2. The method for preparing the iron-composite chitosan-based fluorescent probe according to claim 1, characterized in that, Includes the following steps: Chitosan is dissolved in acetic acid aqueous solution, then a solution containing compound P3 is dropped into the chitosan solution at 55~75℃ for 7~9 hours, finally Fe 3+ is added, and an aerogel containing iron-complexed chitosan-based fluorescent probe is obtained after post-processing. The structure of the compound P3 is as follows: P3。 3. The method for preparing the iron-composite chitosan-based fluorescent probe according to claim 2, characterized in that, The ratio of chitosan to aqueous acetic acid is 180-220 mg: 5-15 mL; The volume percentage of acetic acid in the acetic acid aqueous solution is 0.5-2%.
4. The method for preparing the iron-composite chitosan-based fluorescent probe according to claim 2, characterized in that, The solvent in the solution containing compound P3 is tetrahydrofuran.
5. The method for preparing the iron-composite chitosan-based fluorescent probe according to claim 2, characterized in that, The post-processing specifically includes: leaving the reaction product exposed for 2-5 days to evaporate the solvent, washing with tetrahydrofuran, and finally freeze-drying to obtain an aerogel of iron-containing chitosan-based fluorescent probe.
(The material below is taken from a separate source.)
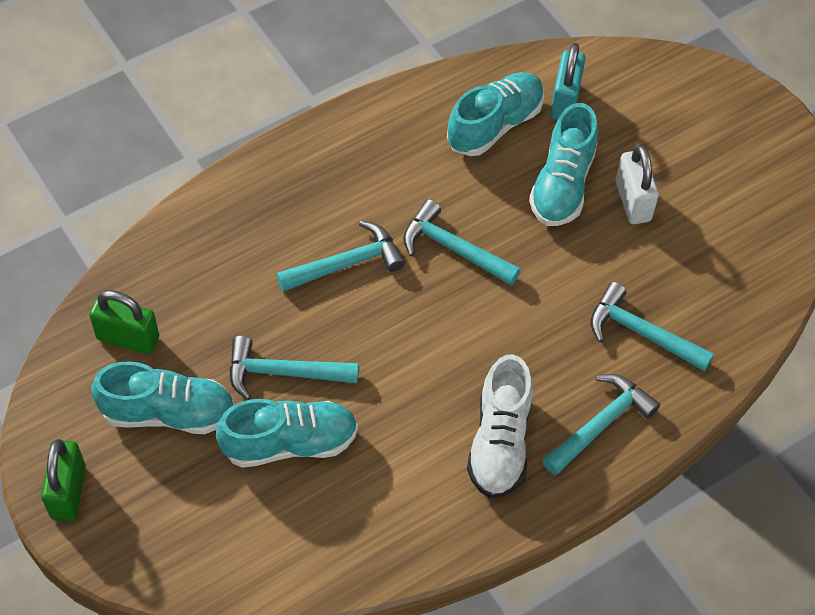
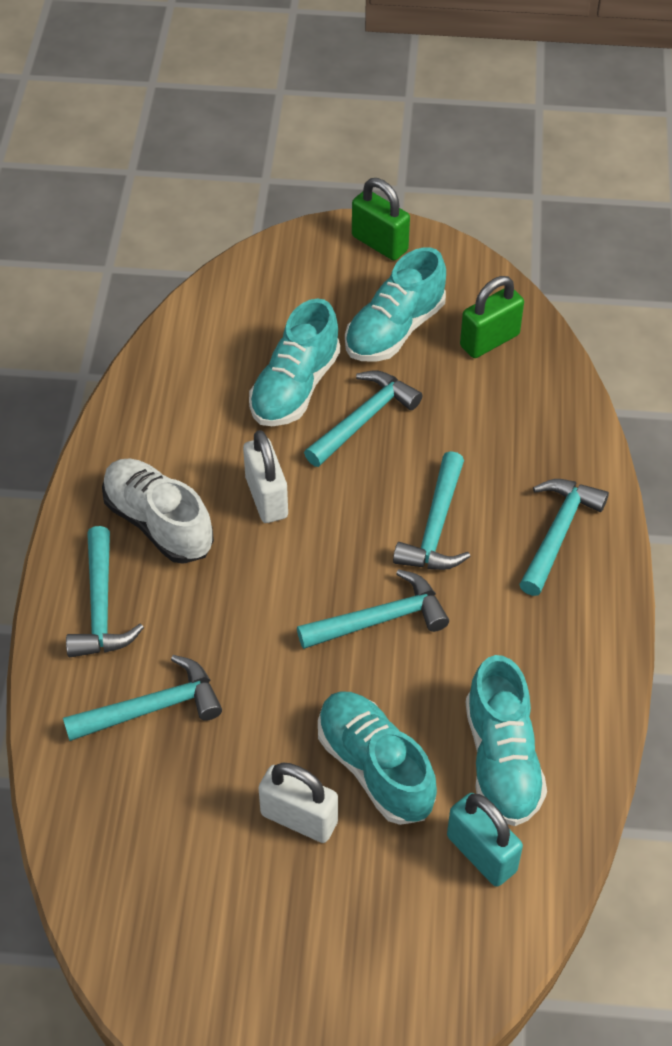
camera: 130 degrees right, 5 degrees down
(289, 190) = (557, 533): none -> turquoise hammer
(414, 387) = (266, 497): none -> white padlock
6. The method for preparing the iron-composite chitosan-based fluorescent probe according to claim 2, characterized in that, The compound P3 and Fe 3+ The molar ratio is 1:50~70.
7. The application of the iron-composite chitosan-based fluorescent probe according to claim 1 in the qualitative and quantitative detection of L-Cys, characterized in that, include: The aerogel of the iron-containing chitosan-based fluorescent probe was dissolved in an aqueous acetic acid solution to prepare the probe solution. A solution containing the L-Cys to be tested was added, and the fluorescence change was observed by fluorescence detection at an excitation wavelength of 270~275nm.
8. The application of the iron-composite chitosan-based fluorescent probe according to claim 1 in the qualitative and quantitative detection of DL-Hcy, characterized in that, include: The iron-containing chitosan-based fluorescent probe aerogel was prepared in an aqueous acetic acid solution to form a probe solution. A solution containing the target DL-Hcy was added, and fluorescence changes were observed by fluorescence detection at an excitation wavelength of 270-275 nm.
9. The application of the iron-composite chitosan-based fluorescent probe according to claim 1 in the quantitative detection of L-Cys and DL-Hcy, characterized in that, include: The iron-containing chitosan-based fluorescent probe was aerogelled in an aqueous acetic acid solution to prepare a probe solution. Then, the sample to be tested was added, and the fluorescence intensity was detected. Based on the linear relationship between the fluorescence intensity and the concentration of the sample to be tested, the contents of L-Cys and DL-Hcy were quantitatively calculated.